— Aufgabe a —
Ordne die Zeilen der Auflistung als Markdown-Tabelle mit den Spalten „Zeilennummer“ und „Zeileninhalt“ an, und zwar von der ersten Zeile der Auflistung bis einschließlich der Zeile, die „27 de abril de 2026“ enthält. Leerzeilen bleiben dabei weg.

— Vorliegender Text —
────────────────
Heul doch!

Der Wolf in Brandenburg
Heul doch

Reportage von Boris Messing

Der Wolf wühlt die Gemüter auf. In Brandenburg, dem Bundesland mit den meisten Wolfsrudeln und Nutztierrissen, zanken sich Landwirte und Naturschützer um den Umgang mit dem Raubtier. Dabei wirft der Wolf ein Licht auf ein alt-neues Problem: die Vernachlässigung der Weidetierhalter. Ein Blick auf einen, nun ja, verbissen geführten Streit.

Morgens um halb neun, ein grauer Tag im Januar, 30 Kilometer östlich von Berlin. Ein trüber Nieselregen fällt auf die durchgeweichten Felder, als der Schäfer Knut Kucznik sich mit seinem Bus aufmacht, um seine Schafsherde und Hunde zu versorgen.

Kucznik, 52, Dreitagebart und eine Feldmütze auf dem Kopf, schaut mürrisch auf die Landschaft, die sich rechts und links ins fahle Nirgendwo erstreckt. Anfangs gibt er sich noch wortkarg. Doch als er schließlich spricht, kommt es wie aus der Pistole aus ihm geschossen. Er beschwört die Notwendigkeit des Herdenschutzes und erklärt, dass der Wolf nicht nur die Landwirte und Naturschützer, sondern auch die Schäfer unter sich gespalten habe.
────────────────
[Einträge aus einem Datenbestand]
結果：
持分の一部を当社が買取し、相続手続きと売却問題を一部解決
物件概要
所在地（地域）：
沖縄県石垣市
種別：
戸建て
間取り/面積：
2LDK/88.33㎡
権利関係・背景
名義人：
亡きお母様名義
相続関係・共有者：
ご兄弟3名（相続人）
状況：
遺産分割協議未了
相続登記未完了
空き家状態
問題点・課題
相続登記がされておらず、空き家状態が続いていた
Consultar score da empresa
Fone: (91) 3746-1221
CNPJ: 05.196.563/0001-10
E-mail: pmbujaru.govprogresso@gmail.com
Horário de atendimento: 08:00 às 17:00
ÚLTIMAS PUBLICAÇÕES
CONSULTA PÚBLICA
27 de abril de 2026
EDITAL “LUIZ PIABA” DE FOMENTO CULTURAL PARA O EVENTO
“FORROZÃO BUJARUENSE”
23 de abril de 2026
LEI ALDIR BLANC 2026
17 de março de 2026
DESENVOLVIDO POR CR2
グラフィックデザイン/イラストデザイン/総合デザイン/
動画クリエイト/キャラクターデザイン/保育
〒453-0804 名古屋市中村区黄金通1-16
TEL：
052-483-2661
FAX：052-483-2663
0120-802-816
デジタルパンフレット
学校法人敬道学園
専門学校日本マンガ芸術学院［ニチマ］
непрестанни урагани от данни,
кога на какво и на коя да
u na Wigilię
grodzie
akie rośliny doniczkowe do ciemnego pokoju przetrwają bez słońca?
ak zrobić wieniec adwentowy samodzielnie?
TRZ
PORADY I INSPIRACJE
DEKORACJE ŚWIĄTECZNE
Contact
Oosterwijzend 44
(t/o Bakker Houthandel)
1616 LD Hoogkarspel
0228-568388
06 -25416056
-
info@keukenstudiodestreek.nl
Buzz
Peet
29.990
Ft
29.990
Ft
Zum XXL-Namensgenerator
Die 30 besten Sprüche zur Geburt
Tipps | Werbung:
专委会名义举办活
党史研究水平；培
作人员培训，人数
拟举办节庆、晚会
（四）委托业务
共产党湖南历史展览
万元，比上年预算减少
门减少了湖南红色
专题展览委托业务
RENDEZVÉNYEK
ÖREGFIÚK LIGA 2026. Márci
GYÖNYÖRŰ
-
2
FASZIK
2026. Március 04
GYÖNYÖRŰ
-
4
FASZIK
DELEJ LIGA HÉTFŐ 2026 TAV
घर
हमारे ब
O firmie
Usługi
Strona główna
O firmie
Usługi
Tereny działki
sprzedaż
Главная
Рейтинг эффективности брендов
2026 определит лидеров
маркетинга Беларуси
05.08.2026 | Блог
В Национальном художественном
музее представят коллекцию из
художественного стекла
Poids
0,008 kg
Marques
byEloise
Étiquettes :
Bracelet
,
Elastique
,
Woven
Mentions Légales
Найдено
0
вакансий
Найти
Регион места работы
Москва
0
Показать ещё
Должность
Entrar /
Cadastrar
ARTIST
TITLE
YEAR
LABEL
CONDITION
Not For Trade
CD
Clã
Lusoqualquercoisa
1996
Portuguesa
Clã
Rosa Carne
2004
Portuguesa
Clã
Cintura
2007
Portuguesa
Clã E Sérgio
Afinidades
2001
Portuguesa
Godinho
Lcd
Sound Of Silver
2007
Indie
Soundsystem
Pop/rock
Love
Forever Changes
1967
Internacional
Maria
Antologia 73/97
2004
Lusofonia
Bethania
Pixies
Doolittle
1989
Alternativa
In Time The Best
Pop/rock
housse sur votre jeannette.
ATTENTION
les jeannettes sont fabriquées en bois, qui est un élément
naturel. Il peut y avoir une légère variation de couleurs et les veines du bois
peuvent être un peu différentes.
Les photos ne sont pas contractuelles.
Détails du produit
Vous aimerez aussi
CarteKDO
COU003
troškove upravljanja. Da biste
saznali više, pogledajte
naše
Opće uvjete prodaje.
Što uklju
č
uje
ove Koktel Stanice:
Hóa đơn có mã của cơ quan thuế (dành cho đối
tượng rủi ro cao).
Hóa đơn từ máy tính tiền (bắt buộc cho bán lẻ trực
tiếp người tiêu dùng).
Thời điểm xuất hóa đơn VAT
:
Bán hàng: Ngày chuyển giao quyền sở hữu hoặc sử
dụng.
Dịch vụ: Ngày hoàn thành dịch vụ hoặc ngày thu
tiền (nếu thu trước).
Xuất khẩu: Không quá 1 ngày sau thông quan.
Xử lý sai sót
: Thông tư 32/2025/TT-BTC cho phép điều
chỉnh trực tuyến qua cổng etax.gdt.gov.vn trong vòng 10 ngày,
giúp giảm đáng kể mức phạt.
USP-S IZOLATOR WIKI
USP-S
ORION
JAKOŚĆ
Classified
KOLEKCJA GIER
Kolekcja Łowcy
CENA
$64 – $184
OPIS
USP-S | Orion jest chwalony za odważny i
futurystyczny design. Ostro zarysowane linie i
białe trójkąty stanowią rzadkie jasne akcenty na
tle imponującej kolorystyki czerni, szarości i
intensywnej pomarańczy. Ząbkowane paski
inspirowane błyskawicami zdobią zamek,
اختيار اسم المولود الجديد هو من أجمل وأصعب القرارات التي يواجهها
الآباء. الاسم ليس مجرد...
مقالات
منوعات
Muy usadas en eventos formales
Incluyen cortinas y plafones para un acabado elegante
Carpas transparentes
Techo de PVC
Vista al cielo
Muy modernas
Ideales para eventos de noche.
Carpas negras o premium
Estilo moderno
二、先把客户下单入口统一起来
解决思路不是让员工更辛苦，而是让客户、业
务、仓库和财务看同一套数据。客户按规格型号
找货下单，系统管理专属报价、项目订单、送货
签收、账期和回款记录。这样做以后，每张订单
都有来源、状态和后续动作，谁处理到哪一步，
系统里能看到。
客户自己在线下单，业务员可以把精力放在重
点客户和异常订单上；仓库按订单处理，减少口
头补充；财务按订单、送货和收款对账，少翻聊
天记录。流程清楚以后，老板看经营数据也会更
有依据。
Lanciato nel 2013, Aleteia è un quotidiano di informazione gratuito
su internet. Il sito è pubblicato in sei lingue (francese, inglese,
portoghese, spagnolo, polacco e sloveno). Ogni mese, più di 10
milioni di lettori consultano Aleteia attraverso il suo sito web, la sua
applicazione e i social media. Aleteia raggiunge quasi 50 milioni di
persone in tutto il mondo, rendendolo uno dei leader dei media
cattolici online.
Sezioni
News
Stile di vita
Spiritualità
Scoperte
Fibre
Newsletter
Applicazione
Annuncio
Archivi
────────────────
— Aufgabe b —
Schreibe aus der Reportage über den Wolf in Brandenburg den Abschnitt wortgetreu ab, der bei den Worten „Der Wolf wühlt“ beginnt und nach „Hunde zu versorgen.“ endet.

— Antwortfeld a —
| Zeilennummer | Zeileninhalt |
|---|---|
| 1 | 結果： |
| 2 | 持分の一部を当社が買取し、相続手続きと売却問題を一部解決 |
| 3 | 物件概要 |
| 4 | 所在地（地域）： |
| 5 | 沖縄県石垣市 |
| 6 | 種別： |
| 7 | 戸建て |
| 8 | 間取り/面積： |
| 9 | 2LDK/88.33㎡ |
| 10 | 権利関係・背景 |
| 11 | 名義人： |
| 12 | 亡きお母様名義 |
| 13 | 相続関係・共有者： |
| 14 | ご兄弟3名（相続人） |
| 15 | 状況： |
| 16 | 遺産分割協議未了 |
| 17 | 相続登記未完了 |
| 18 | 空き家状態 |
| 19 | 問題点・課題 |
| 20 | 相続登記がされておらず、空き家状態が続いていた |
| 21 | Consultar score da empresa |
| 22 | Fone: (91) 3746-1221 |
| 23 | CNPJ: 05.196.563/0001-10 |
| 24 | E-mail: pmbujaru.govprogresso@gmail.com |
| 25 | Horário de atendimento: 08:00 às 17:00 |
| 26 | ÚLTIMAS PUBLICAÇÕES |
| 27 | CONSULTA PÚBLICA |
| 28 | 27 de abril de 2026 |

— Antwortfeld b —
Der Wolf wühlt die Gemüter auf. In Brandenburg, dem Bundesland mit den meisten Wolfsrudeln und Nutztierrissen, zanken sich Landwirte und Naturschützer um den Umgang mit dem Raubtier. Dabei wirft der Wolf ein Licht auf ein alt-neues Problem: die Vernachlässigung der Weidetierhalter. Ein Blick auf einen, nun ja, verbissen geführten Streit.

Morgens um halb neun, ein grauer Tag im Januar, 30 Kilometer östlich von Berlin. Ein trüber Nieselregen fällt auf die durchgeweichten Felder, als der Schäfer Knut Kucznik sich mit seinem Bus aufmacht, um seine Schafsherde und Hunde zu versorgen.